Precise time-syncing for precise missions
Every asset is synced with a global mission clock, because time isn’t just a parameter – it’s a constraint. Temporal precision affects everything: maneuver replay accuracy, sensor fusion, and decision-making clarity. Connect was built from the ground up to respect and preserve that fidelity. You can work in:
UTC
Relative mission time
Custom clocks tied to your own data systems.
Time becomes a first-class control. Pause, slow down, or jump forward. Connect’s real-time trail rendering engine lets you see object paths evolve, colored dynamically by telemetry values like velocity, attitude, or your own custom fields. This isn’t just visual polish – it’s mission context.

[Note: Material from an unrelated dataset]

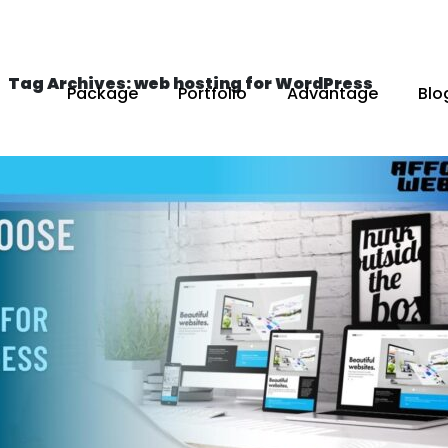
Tag Archives: web hosting for WordPress
Package
Portfolio
Advantage
Blo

When you need more than visuals, Connect’s built-in time-series widgets let you plot any mnemonic in side-by-side panels – no browser extensions, no extra tooling. Click on a point in the graph, and the 3D scene jumps to that timestamp. It’s a direct, intuitive link between your data and your decisions. In space, precision isn't optional –and your tools shouldn't compromise on it.
right_panel:
width: 0.2
tabs:
- name: Mnemonics
layout:
- display: stream_value
title: Altitude (km)
units: km
stream_id: iss
channel: alt_km
...
Accelerate mission-grade visualizations
Stand up rich, mission-grade visualization tools in less time with Connect. Launch confidently, when precision is table-stakes and timelines are tight.
With Nominal Connect, you can:
Load OEMs, sensors, and telemetry with simple config files
Stream real-time data with Python
Scrub time, plot mnemonics, and render trails with precision
All in a system engineered for scientific fidelity, portability, and mission trust.